Saved entries

************

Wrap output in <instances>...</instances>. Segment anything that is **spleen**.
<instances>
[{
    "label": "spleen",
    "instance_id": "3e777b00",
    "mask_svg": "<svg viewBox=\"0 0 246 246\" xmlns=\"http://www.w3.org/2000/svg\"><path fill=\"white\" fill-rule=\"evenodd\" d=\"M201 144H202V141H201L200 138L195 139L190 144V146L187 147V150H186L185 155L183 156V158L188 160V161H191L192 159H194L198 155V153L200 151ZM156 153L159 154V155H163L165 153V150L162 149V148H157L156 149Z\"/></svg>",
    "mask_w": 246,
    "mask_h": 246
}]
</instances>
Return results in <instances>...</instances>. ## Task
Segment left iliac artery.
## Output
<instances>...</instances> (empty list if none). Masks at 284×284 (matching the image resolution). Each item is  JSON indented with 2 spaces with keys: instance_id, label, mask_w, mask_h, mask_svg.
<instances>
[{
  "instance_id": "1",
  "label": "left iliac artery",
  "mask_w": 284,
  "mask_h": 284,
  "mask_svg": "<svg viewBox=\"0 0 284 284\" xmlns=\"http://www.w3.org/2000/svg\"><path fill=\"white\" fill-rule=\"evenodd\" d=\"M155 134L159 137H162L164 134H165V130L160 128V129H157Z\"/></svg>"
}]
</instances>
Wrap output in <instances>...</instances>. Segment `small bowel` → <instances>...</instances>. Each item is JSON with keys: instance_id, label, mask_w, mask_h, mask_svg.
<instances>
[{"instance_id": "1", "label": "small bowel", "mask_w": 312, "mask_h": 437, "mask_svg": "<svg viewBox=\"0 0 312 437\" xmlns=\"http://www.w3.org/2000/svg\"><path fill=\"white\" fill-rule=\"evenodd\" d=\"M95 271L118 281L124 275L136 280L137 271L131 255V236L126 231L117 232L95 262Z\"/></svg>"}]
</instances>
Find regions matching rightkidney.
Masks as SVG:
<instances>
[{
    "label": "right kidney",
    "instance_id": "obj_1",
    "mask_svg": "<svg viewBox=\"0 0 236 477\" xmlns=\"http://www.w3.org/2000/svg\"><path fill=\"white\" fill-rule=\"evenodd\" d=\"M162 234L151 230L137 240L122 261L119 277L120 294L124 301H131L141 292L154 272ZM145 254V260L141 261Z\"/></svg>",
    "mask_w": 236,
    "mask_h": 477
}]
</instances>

************

- [WHAT THE EXERCISE ASKS] How many lines above contain the string "spleen"? Reply with the number alone.

- [COMPLETE ANSWER] 2